*** Opening Input for this task ***
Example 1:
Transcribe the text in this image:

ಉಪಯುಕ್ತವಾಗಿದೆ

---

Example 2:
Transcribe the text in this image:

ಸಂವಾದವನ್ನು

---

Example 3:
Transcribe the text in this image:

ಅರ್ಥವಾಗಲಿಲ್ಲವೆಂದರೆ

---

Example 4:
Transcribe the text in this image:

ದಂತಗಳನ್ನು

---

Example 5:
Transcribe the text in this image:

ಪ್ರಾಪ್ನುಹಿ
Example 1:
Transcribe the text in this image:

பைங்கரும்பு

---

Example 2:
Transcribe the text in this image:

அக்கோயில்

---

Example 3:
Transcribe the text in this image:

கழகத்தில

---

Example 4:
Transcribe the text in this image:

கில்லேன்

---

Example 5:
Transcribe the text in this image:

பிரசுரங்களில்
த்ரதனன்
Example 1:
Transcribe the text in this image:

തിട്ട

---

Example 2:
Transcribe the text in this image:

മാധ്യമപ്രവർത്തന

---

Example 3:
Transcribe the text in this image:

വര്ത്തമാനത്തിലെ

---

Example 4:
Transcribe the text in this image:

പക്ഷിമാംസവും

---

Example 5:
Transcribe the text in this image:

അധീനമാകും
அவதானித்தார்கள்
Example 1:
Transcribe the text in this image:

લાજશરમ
*** Closing Input for this task ***
◆ **Try it**: An exact reproduction of the data is required. Leave nothing out.

◆ **Written response**:
Example 1:
Transcribe the text in this image:

ಉಪಯುಕ್ತವಾಗಿದೆ

---

Example 2:
Transcribe the text in this image:

ಸಂವಾದವನ್ನು

---

Example 3:
Transcribe the text in this image:

ಅರ್ಥವಾಗಲಿಲ್ಲವೆಂದರೆ

---

Example 4:
Transcribe the text in this image:

ದಂತಗಳನ್ನು

---

Example 5:
Transcribe the text in this image:

ಪ್ರಾಪ್ನುಹಿ
Example 1:
Transcribe the text in this image:

பைங்கரும்பு

---

Example 2:
Transcribe the text in this image:

அக்கோயில்

---

Example 3:
Transcribe the text in this image:

கழகத்தில

---

Example 4:
Transcribe the text in this image:

கில்லேன்

---

Example 5:
Transcribe the text in this image:

பிரசுரங்களில்
த்ரதனன்
Example 1:
Transcribe the text in this image:

തിട്ട

---

Example 2:
Transcribe the text in this image:

മാധ്യമപ്രവർത്തന

---

Example 3:
Transcribe the text in this image:

വര്ത്തമാനത്തിലെ

---

Example 4:
Transcribe the text in this image:

പക്ഷിമാംസവും

---

Example 5:
Transcribe the text in this image:

അധീനമാകും
அவதானித்தார்கள்
Example 1:
Transcribe the text in this image:

લાજશરમ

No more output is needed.